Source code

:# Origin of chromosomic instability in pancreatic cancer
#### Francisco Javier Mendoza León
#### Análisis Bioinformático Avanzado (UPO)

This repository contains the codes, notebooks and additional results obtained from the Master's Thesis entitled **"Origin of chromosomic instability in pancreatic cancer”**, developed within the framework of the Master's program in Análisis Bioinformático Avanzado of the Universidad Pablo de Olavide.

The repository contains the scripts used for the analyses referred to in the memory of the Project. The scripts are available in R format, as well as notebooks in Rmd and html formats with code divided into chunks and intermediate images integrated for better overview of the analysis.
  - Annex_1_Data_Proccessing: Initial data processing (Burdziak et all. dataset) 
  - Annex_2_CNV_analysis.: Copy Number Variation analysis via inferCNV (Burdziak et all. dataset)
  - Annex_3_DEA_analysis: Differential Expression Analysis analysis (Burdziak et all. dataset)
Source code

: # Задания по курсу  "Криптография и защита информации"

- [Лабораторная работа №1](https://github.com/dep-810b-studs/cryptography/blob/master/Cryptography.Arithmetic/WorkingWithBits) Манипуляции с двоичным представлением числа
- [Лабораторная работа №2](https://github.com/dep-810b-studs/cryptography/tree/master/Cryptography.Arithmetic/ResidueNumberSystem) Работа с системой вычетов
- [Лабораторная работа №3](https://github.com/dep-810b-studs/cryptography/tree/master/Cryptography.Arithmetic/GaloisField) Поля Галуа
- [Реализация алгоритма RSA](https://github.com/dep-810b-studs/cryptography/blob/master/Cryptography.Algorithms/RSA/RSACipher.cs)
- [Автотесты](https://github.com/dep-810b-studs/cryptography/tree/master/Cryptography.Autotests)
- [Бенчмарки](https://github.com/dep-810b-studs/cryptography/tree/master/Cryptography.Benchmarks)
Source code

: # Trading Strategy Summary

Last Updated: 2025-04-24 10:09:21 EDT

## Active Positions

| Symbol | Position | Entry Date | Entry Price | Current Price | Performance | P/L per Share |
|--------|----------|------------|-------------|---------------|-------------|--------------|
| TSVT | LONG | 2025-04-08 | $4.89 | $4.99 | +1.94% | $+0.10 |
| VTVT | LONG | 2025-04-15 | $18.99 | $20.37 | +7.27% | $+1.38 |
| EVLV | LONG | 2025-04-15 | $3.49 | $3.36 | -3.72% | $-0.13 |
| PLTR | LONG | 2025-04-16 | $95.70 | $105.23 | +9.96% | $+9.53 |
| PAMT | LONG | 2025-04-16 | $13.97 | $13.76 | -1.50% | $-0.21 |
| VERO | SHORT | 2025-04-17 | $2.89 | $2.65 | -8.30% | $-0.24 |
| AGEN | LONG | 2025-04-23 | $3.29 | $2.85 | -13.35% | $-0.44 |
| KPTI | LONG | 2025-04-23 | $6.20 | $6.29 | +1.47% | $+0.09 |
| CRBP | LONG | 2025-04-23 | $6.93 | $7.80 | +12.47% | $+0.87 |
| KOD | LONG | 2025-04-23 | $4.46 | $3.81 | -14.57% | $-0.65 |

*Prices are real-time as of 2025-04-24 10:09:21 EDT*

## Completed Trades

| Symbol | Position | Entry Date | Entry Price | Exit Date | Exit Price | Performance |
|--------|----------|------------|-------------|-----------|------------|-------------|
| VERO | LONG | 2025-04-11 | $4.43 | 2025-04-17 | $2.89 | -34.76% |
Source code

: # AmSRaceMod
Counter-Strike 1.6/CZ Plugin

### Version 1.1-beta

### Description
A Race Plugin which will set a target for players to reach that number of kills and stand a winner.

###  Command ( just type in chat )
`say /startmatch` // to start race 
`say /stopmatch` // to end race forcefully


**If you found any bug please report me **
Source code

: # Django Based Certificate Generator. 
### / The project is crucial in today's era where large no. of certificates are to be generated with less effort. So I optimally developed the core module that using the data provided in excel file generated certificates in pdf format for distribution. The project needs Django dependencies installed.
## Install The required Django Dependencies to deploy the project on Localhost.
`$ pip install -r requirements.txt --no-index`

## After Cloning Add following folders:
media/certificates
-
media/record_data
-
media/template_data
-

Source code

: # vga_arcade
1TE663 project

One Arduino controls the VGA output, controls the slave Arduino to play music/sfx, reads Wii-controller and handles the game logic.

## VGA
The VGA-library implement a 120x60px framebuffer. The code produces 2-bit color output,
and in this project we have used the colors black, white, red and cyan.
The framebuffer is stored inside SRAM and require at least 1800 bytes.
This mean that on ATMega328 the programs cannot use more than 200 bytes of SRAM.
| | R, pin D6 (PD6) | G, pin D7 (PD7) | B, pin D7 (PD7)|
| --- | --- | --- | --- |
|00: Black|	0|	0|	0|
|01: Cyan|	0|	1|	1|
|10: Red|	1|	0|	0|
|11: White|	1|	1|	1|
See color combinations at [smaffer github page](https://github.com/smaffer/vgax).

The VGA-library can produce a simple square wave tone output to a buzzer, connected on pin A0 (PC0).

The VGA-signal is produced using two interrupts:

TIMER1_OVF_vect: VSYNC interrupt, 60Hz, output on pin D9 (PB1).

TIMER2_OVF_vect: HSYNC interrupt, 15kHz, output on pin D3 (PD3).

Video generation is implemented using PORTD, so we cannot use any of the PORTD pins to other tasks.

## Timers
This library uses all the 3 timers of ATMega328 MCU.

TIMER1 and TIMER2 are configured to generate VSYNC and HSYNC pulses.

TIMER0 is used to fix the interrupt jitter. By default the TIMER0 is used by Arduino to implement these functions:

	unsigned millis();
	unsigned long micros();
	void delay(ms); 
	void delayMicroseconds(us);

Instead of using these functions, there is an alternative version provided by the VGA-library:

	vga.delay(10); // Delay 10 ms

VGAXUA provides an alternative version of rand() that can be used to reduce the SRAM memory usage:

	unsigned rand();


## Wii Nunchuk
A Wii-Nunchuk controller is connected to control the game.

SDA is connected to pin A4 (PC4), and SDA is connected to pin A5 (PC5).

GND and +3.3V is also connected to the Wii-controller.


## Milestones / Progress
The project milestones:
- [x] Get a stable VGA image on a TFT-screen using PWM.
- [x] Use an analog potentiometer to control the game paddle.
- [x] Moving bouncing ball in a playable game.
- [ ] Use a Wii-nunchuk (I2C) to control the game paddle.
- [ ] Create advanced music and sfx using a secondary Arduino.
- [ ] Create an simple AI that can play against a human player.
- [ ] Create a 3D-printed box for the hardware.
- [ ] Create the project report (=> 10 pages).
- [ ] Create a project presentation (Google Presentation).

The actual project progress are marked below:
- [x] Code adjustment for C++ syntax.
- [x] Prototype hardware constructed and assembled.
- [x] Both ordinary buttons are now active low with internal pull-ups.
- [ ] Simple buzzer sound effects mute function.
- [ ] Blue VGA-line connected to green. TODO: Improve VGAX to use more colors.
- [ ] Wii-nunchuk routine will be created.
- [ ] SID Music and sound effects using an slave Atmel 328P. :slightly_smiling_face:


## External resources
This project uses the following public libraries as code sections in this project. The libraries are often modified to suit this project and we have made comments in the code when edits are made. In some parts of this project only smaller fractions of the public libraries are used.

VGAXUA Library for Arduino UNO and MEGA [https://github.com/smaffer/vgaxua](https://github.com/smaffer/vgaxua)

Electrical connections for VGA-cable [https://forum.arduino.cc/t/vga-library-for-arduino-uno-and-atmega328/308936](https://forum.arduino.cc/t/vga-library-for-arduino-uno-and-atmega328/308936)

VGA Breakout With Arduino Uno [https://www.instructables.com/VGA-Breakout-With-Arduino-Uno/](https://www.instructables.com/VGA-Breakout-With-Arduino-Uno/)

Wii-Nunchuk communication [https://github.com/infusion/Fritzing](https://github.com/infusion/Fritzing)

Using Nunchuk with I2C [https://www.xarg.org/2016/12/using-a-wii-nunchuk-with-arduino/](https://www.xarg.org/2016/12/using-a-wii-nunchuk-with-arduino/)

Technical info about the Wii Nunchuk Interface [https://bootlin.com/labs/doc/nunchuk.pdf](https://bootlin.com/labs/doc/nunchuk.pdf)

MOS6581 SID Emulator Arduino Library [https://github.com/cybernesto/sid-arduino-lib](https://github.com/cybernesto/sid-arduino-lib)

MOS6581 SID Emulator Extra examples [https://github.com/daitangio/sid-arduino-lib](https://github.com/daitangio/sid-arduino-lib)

▶ PROBLEM STATEMENT: Only the lines from the opening of the material through the line with "#### Análisis Bioinformático Avanzado (UPO)" should be echoed, exactly as written.

▶ SOLVED PROBLEM:
Source code

:# Origin of chromosomic instability in pancreatic cancer
#### Francisco Javier Mendoza León
#### Análisis Bioinformático Avanzado (UPO)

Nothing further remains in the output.